The World Health Organization has projected that, by 2030, mental health-related issues will be the largest contributor to premature deaths and disability in the world due to loss of normal human function, coinciding with a rising incidence in mental health issues among youth, both globally and in Hong Kong. Furthermore, there have been studies showing a strong link between a lack of self-management of a young individual’s mental wellbeing and his or her tendency towards perpetrating a crime. The two combined calls for our urgent attention to provide the appropriate intervention and support to youths, especially those who may be screened to be at risk of being detrimentally impacted by these issues.
Recent efforts of non-profit groups and the government to address mental health among youth, in the form of health promotion campaigns, early assessment services for serious mental issues, and school-based pilot programs to deliver psychiatric service, reflect encouraging beginnings to tackle the issue. Nevertheless, moving forward, the Foundation believes that, to adequately address the mental health service gap among local youth, comprehensive mental health services catered to youth spanning the entire spectrum of care, from preventive education and screening to various levels of psychotherapy and clinical treatment as necessary, should be established as a norm of community health care, and streamlined under a single managing organization that can efficiently respond to needs in a timely manner.
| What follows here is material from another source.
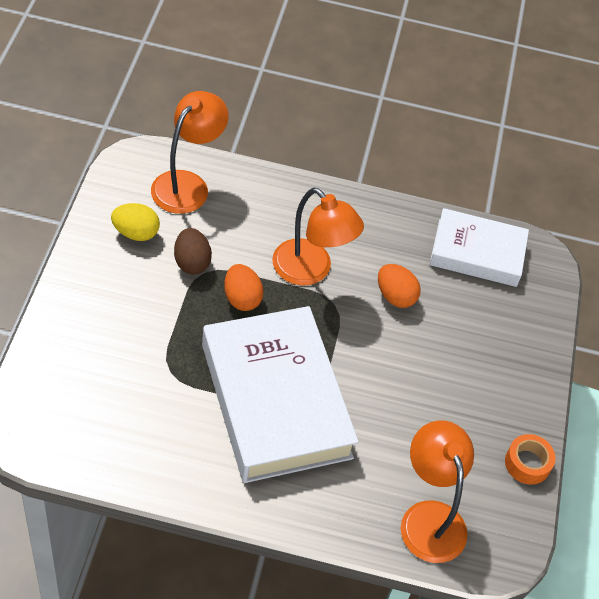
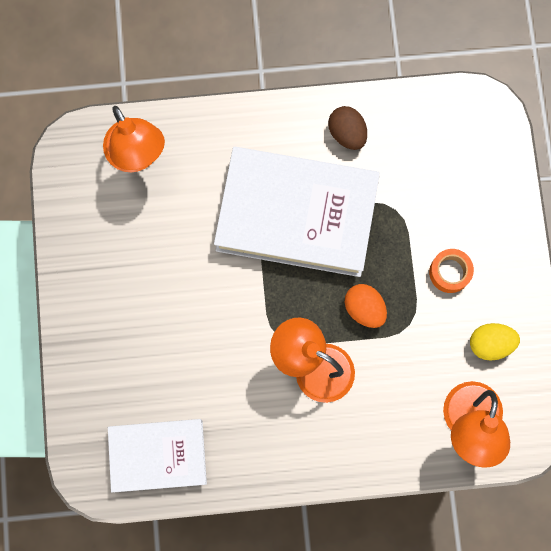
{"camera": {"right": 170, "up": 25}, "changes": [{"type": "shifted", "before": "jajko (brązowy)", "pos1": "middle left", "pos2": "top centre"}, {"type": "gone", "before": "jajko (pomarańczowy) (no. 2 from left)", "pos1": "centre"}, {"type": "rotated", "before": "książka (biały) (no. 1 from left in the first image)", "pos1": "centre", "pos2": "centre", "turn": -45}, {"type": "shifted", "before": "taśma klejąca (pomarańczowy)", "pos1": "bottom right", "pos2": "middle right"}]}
Keen to partner with organizations which share the same ideas in facing this important topic, the Foundation is currently supporting The Hong Kong Federation of Youth Groups to implement its 2-year comprehensive mental health promotion and counseling program, E. Positive (the “Program”), that targets youth 10-24 years of age with suspected deviant behaviors and potential mental health issues. Drawing from best practices adopted in the United Kingdom and Australia, the Program employs a stepped care model in service delivery, under which youths are matched to the appropriate intensity and form of psychotherapy, treatment and/or skill-building activities based on their individual assessment outcomes, with such components being delivered by different disciplines of personnel. This ranges from low- to high-intensity psychotherapy such as cognitive behavioral therapy and mindfulness-based cognitive therapy delivered by trained social workers, to family counseling and referrals for clinical treatment by psychiatrists and clinical psychologists. Preventive support and screening are also delivered to a wider audience under the Program through the establishment of school-based referral and screening systems, and the creation of an e-mental health platform providing screening and self-guided counseling options to interested youth. Through this comprehensive service model, it is the Foundation’s hope that, in addition to raising awareness among youth-related circles about mental health and deviant behavior, the Program can deliver the appropriate levels of mental health support to identified youth in a timely manner, thereby potentially reducing their chances of further engagement in deviant behavior.